━━━━━ TASK DATA ━━━━━
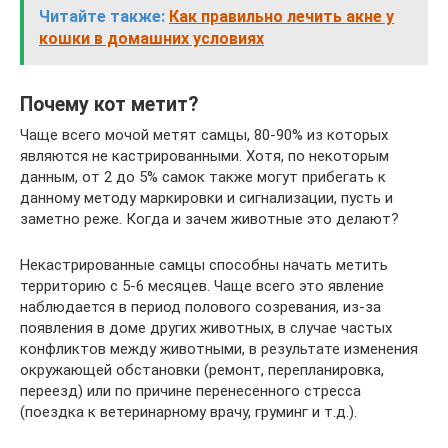
Читайте также:
Как правильно лечить акне у
кошки в домашних условиях
Почему кот метит?
Чаще всего мочой метят самцы, 80-90% из которых
являются не кастрированными. Хотя, по некоторым
данным, от 2 до 5% самок также могут прибегать к
данному методу маркировки и сигнализации, пусть и
заметно реже. Когда и зачем животные это делают?
Некастрированные самцы способны начать метить
территорию с 5-6 месяцев. Чаще всего это явление
наблюдается в период полового созревания, из-за
появления в доме других животных, в случае частых
конфликтов между животными, в результате изменения
окружающей обстановки (ремонт, перепланировка,
переезд) или по причине перенесенного стресса
(поездка к ветеринарному врачу, груминг и т.д.).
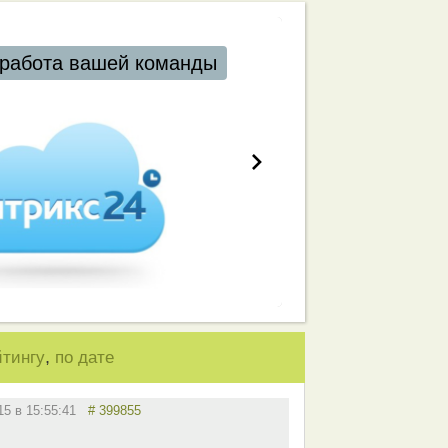
работа вашей команды
,
йтингу
по дате
015 в 15:55:41
# 399855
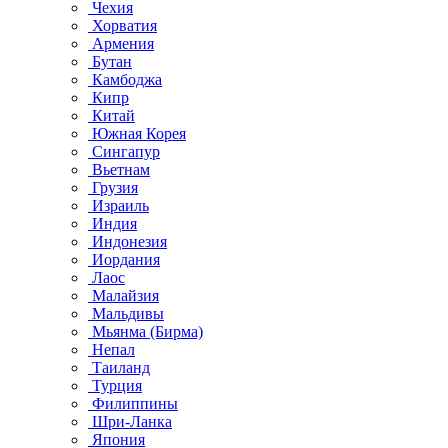
Чехия
Хорватия
Армения
Бутан
Камбоджа
Кипр
Китай
Южная Корея
Сингапур
Вьетнам
Грузия
Израиль
Индия
Индонезия
Иордания
Лаос
Малайзия
Мальдивы
Мьянма (Бирма)
Непал
Таиланд
Турция
Филиппины
Шри-Ланка
Япония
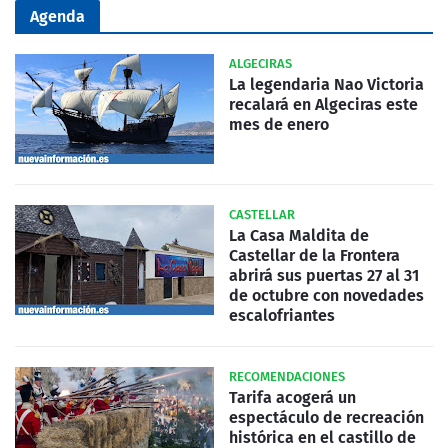
Agenda
ALGECIRAS
La legendaria Nao Victoria
recalará en Algeciras este
mes de enero
CASTELLAR
La Casa Maldita de
Castellar de la Frontera
abrirá sus puertas 27 al 31
de octubre con novedades
escalofriantes
RECOMENDACIONES
Tarifa acogerá un
espectáculo de recreación
histórica en el castillo de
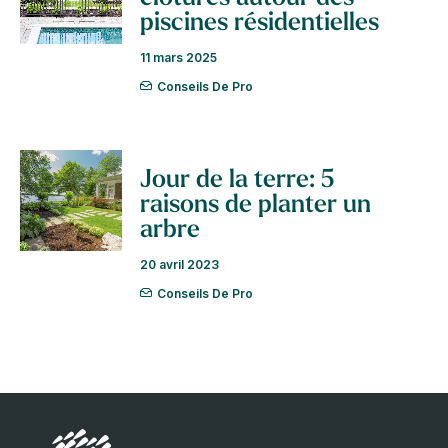
piscines résidentielles
11 mars 2025
Conseils De Pro
Jour de la terre: 5
raisons de planter un
arbre
20 avril 2023
Conseils De Pro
━━━━━
### WHAT THE EXERCISE ASKS
Please render the lines above as a Markdown table with two columns, n for the row number and Line for the text. Leave out blank lines and the pictures.

### ANSWER AREA
| n | Line |
|---|---|
| 1 | Читайте также: |
| 2 | Как правильно лечить акне у |
| 3 | кошки в домашних условиях |
| 4 | Почему кот метит? |
| 5 | Чаще всего мочой метят самцы, 80-90% из которых |
| 6 | являются не кастрированными. Хотя, по некоторым |
| 7 | данным, от 2 до 5% самок также могут прибегать к |
| 8 | данному методу маркировки и сигнализации, пусть и |
| 9 | заметно реже. Когда и зачем животные это делают? |
| 10 | Некастрированные самцы способны начать метить |
| 11 | территорию с 5-6 месяцев. Чаще всего это явление |
| 12 | наблюдается в период полового созревания, из-за |
| 13 | появления в доме других животных, в случае частых |
| 14 | конфликтов между животными, в результате изменения |
| 15 | окружающей обстановки (ремонт, перепланировка, |
| 16 | переезд) или по причине перенесенного стресса |
| 17 | (поездка к ветеринарному врачу, груминг и т.д.). |
| 18 | работа вашей команды |
| 19 | , |
| 20 | йтингу |
| 21 | по дате |
| 22 | 015 в 15:55:41 |
| 23 | # 399855 |
| 24 | Чехия |
| 25 | Хорватия |
| 26 | Армения |
| 27 | Бутан |
| 28 | Камбоджа |
| 29 | Кипр |
| 30 | Китай |
| 31 | Южная Корея |
| 32 | Сингапур |
| 33 | Вьетнам |
| 34 | Грузия |
| 35 | Израиль |
| 36 | Индия |
| 37 | Индонезия |
| 38 | Иордания |
| 39 | Лаос |
| 40 | Малайзия |
| 41 | Мальдивы |
| 42 | Мьянма (Бирма) |
| 43 | Непал |
| 44 | Таиланд |
| 45 | Турция |
| 46 | Филиппины |
| 47 | Шри-Ланка |
| 48 | Япония |
| 49 | Agenda |
| 50 | ALGECIRAS |
| 51 | La legendaria Nao Victoria |
| 52 | recalará en Algeciras este |
| 53 | mes de enero |
| 54 | CASTELLAR |
| 55 | La Casa Maldita de |
| 56 | Castellar de la Frontera |
| 57 | abrirá sus puertas 27 al 31 |
| 58 | de octubre con novedades |
| 59 | escalofriantes |
| 60 | RECOMENDACIONES |
| 61 | Tarifa acogerá un |
| 62 | espectáculo de recreación |
| 63 | histórica en el castillo de |
| 64 | piscines résidentielles |
| 65 | 11 mars 2025 |
| 66 | Conseils De Pro |
| 67 | Jour de la terre: 5 |
| 68 | raisons de planter un |
| 69 | arbre |
| 70 | 20 avril 2023 |
| 71 | Conseils De Pro |